* _Questions_:
(a) Answer these from the passage about friends' family backgrounds, one line each:
(i) In what city did the wife's paternal grandparents meet?
(ii) What kind of school did the Cherokee mother of a pal attend?
(iii) What share of the friends are retired?
(b) Please retype the stretch from "The Cherokee mother" through "retired, though active." in the passage about friends' family backgrounds.
(c) Write what comes next in the passage about friends' family backgrounds, picking up after its final sentence.

My mother was a German war bride whom my dad brought to the US after World War II. My wife’s paternal grandparents were Lithuanian immigrants who came through Ellis Island and met in Chicago. One of our guests is descended from Russian Jews who fled pogroms in Mother Russia to New Jersey over a century ago; she and her Irish American husband were back-to-the-landers who emigrated to the Ozarks in the 1970s.

The Cherokee mother of another pal went to Indian school way back when; he ended up as a lawyer. One guest grew up in an area of Louisiana settled by Italian farmers. I don’t know everyone else’s ethnic heritage, but last names are German, Anglo-Saxon, possibly French. Among invited guests who couldn’t make it were a Mexican American, enrolled members of the Osage Nation, and a Polish American.

Few of our friends actually earn their living as musicians; our day jobs included working in public schools or nursing, as contractor/handyman, US Forest Service firefighter, geologist, and small businessman. Half are retired, though active.

* _Data under study_:
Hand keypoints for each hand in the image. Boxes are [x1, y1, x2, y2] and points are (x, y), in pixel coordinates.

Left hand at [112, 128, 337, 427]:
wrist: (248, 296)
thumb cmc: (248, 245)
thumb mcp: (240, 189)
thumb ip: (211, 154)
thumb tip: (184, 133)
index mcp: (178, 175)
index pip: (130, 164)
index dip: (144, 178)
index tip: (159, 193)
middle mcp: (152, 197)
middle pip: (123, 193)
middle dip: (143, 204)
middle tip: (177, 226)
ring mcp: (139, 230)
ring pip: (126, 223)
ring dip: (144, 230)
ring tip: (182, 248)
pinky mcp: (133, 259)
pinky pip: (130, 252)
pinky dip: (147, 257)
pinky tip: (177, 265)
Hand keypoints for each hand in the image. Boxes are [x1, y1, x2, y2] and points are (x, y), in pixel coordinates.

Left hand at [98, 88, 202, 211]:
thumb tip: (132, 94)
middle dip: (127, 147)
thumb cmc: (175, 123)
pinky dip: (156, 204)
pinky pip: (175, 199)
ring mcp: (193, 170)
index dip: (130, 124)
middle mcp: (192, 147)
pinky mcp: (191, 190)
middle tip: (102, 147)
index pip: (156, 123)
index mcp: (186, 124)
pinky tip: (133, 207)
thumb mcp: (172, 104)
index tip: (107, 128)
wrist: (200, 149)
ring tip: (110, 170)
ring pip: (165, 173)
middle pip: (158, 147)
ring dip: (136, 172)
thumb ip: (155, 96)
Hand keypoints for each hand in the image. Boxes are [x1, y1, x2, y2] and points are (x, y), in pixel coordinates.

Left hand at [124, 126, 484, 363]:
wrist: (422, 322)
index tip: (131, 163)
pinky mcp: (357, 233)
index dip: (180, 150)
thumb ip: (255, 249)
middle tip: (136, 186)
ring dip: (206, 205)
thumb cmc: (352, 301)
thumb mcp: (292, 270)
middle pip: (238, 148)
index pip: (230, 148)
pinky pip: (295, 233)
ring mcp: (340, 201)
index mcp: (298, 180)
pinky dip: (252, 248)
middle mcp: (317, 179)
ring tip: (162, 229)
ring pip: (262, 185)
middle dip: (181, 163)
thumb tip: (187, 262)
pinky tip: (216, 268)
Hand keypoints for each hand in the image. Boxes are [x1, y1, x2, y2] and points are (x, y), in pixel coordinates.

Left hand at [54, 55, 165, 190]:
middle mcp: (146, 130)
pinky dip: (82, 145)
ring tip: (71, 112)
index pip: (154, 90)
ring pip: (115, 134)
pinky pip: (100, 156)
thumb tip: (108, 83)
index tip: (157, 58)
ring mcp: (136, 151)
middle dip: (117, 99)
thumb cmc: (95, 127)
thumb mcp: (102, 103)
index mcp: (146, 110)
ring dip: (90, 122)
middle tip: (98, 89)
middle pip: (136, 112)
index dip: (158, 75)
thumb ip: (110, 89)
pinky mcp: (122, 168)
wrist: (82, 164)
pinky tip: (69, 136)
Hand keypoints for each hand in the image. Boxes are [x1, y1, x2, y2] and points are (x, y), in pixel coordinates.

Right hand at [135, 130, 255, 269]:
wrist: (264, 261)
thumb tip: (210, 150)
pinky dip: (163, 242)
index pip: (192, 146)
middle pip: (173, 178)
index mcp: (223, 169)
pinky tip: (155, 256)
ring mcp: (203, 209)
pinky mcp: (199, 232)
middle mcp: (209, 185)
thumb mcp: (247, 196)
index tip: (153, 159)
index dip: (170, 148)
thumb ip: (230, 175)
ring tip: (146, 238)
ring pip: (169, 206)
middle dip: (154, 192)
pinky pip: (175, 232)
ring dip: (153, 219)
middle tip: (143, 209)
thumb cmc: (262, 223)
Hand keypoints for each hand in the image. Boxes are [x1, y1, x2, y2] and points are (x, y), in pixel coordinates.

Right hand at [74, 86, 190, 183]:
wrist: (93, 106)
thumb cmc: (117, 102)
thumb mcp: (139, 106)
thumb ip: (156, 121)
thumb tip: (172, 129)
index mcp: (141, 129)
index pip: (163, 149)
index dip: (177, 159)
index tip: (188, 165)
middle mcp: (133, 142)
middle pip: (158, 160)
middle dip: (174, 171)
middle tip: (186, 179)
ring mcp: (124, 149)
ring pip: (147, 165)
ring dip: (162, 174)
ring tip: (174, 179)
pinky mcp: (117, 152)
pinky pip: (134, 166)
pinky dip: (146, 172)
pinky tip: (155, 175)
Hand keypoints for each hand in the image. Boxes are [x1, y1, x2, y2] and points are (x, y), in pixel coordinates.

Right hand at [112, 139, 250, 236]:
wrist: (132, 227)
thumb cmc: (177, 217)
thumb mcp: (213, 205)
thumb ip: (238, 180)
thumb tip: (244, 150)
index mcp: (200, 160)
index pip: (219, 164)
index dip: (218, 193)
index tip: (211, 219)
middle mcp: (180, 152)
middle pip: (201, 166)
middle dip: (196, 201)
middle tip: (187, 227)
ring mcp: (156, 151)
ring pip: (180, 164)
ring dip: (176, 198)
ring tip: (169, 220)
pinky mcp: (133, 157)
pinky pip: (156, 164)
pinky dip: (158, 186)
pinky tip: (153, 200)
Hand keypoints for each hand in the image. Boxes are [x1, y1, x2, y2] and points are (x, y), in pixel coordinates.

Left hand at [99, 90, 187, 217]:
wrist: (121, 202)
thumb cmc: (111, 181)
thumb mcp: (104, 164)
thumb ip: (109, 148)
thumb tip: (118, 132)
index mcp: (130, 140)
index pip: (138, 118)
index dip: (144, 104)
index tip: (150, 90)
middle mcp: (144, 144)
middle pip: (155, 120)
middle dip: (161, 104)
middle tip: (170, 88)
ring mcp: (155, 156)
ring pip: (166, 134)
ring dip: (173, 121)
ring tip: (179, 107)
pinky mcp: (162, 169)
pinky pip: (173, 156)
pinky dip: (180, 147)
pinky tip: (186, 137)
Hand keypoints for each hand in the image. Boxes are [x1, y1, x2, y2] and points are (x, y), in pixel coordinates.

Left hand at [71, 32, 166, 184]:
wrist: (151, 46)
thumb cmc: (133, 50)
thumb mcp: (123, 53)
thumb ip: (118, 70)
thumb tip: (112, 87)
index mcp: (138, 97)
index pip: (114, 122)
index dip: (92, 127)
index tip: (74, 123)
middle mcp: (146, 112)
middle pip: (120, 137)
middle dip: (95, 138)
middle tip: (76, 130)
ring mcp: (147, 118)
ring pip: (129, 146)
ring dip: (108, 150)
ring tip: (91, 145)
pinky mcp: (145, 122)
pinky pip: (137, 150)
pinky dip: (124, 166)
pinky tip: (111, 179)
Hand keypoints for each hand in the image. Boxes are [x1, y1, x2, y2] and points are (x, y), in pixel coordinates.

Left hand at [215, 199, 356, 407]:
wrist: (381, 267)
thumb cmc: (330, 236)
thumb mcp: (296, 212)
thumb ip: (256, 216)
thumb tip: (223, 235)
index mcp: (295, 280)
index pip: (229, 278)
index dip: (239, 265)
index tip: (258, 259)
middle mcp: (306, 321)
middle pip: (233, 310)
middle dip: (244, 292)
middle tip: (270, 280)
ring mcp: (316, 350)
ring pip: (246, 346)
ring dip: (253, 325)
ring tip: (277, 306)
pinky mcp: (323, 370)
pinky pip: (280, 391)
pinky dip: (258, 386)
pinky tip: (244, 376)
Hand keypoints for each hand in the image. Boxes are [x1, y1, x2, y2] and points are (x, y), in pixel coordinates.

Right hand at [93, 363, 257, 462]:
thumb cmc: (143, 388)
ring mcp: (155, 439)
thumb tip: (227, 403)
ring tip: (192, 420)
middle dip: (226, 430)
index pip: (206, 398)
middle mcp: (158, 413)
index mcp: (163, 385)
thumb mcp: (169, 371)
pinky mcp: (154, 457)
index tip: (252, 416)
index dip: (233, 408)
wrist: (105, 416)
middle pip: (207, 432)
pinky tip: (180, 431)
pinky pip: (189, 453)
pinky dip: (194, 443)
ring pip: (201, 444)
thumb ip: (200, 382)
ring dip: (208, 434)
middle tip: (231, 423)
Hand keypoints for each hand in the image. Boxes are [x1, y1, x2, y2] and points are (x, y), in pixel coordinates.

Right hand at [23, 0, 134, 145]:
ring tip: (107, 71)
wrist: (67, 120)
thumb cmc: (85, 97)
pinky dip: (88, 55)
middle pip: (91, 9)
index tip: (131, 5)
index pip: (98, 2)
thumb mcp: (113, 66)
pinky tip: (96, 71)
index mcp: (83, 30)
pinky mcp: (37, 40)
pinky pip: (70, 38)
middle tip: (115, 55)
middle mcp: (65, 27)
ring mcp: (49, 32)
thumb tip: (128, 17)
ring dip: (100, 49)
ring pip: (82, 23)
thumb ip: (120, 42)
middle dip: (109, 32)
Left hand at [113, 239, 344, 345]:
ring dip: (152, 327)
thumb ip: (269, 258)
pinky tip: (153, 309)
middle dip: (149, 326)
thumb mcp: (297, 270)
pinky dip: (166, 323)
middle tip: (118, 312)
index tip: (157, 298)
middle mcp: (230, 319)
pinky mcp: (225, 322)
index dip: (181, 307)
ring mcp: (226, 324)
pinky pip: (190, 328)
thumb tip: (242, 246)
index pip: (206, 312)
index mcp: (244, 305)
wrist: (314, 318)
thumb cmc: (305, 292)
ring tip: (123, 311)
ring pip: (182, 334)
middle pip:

* _Responses for each task_:
(a)
(i) Chicago
(ii) Indian school
(iii) Half

(b)
The Cherokee mother of another pal went to Indian school way back when; he ended up as a lawyer. One guest grew up in an area of Louisiana settled by Italian farmers. I don’t know everyone else’s ethnic heritage, but last names are German, Anglo-Saxon, possibly French. Among invited guests who couldn’t make it were a Mexican American, enrolled members of the Osage Nation, and a Polish American.

Few of our friends actually earn their living as musicians; our day jobs included working in public schools or nursing, as contractor/handyman, US Forest Service firefighter, geologist, and small businessman. Half are retired, though active.

(c)
Almost exclusively, all these people would be perceived as “white Americans.” The Jewish lady told about going to the beach in her New Jersey childhood. Along the way, many African Americans parked on a roadside to walk down to a waterside area designated for blacks. Even as a little girl, she felt sorry for their separate treatment.

I never heard the term “white privilege” until a couple of years ago, but I instinctively understood its benefits. My parents tried to buy a home in the early 1960s – it was repossessed. The last car they owned would have been about 1958. We always wore hand-me-downs, many of which my mom sewed after work. I enrolled in teacher-training college at age 31, thinking maybe I might advise some kids to avoid some of the troubles I’d seen.

I remember in my student-teaching semester at an almost all black junior high school, telling my charges, “There are only two ways you get power in America – money or education. And if y’all ain’t got money, you better get an education!”

Education served me well. Although many decry the low wages teachers earn, my wife and I built a comfortable lifestyle over our lifetime together and eventually bought this place in Grandview, Arkansas.

Our friends live in places with similarly romantic names – Hogscald Holler, Pension Mountain, Little Red River, Holiday Island – or Ozarks towns like Eureka Springs, Branson and Cassville.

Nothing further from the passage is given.